— Start Listed records —
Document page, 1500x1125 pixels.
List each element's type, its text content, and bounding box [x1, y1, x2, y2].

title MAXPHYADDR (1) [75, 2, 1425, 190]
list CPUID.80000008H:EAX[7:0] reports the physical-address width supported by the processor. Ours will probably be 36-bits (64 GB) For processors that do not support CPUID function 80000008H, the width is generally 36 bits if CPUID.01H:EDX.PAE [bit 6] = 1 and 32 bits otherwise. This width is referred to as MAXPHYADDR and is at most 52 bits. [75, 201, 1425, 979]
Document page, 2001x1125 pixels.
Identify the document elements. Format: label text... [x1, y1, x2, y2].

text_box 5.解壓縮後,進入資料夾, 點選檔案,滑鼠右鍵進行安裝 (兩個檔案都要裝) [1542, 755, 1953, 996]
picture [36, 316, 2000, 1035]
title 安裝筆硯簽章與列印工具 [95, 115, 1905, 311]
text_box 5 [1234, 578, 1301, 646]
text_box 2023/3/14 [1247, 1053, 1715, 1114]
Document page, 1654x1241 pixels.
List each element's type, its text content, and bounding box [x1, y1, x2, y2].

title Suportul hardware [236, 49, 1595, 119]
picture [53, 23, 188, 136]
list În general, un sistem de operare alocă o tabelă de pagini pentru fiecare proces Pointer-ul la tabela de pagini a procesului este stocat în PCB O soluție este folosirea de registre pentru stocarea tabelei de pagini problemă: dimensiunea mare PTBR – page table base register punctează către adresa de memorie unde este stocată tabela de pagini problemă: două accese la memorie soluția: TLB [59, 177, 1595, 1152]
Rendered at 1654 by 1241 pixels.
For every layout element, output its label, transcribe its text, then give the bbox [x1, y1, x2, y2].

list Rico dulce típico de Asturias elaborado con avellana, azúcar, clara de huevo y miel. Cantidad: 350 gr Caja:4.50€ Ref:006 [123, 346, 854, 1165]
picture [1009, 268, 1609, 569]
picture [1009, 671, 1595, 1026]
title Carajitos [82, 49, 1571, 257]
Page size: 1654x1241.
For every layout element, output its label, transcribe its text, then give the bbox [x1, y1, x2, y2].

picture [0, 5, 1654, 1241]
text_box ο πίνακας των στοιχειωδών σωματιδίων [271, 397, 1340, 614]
— End Listed records —
What to work on
Please count the lines in the entries above that contain the word "pixels". Reply with the number alone.

Solution for this problem
4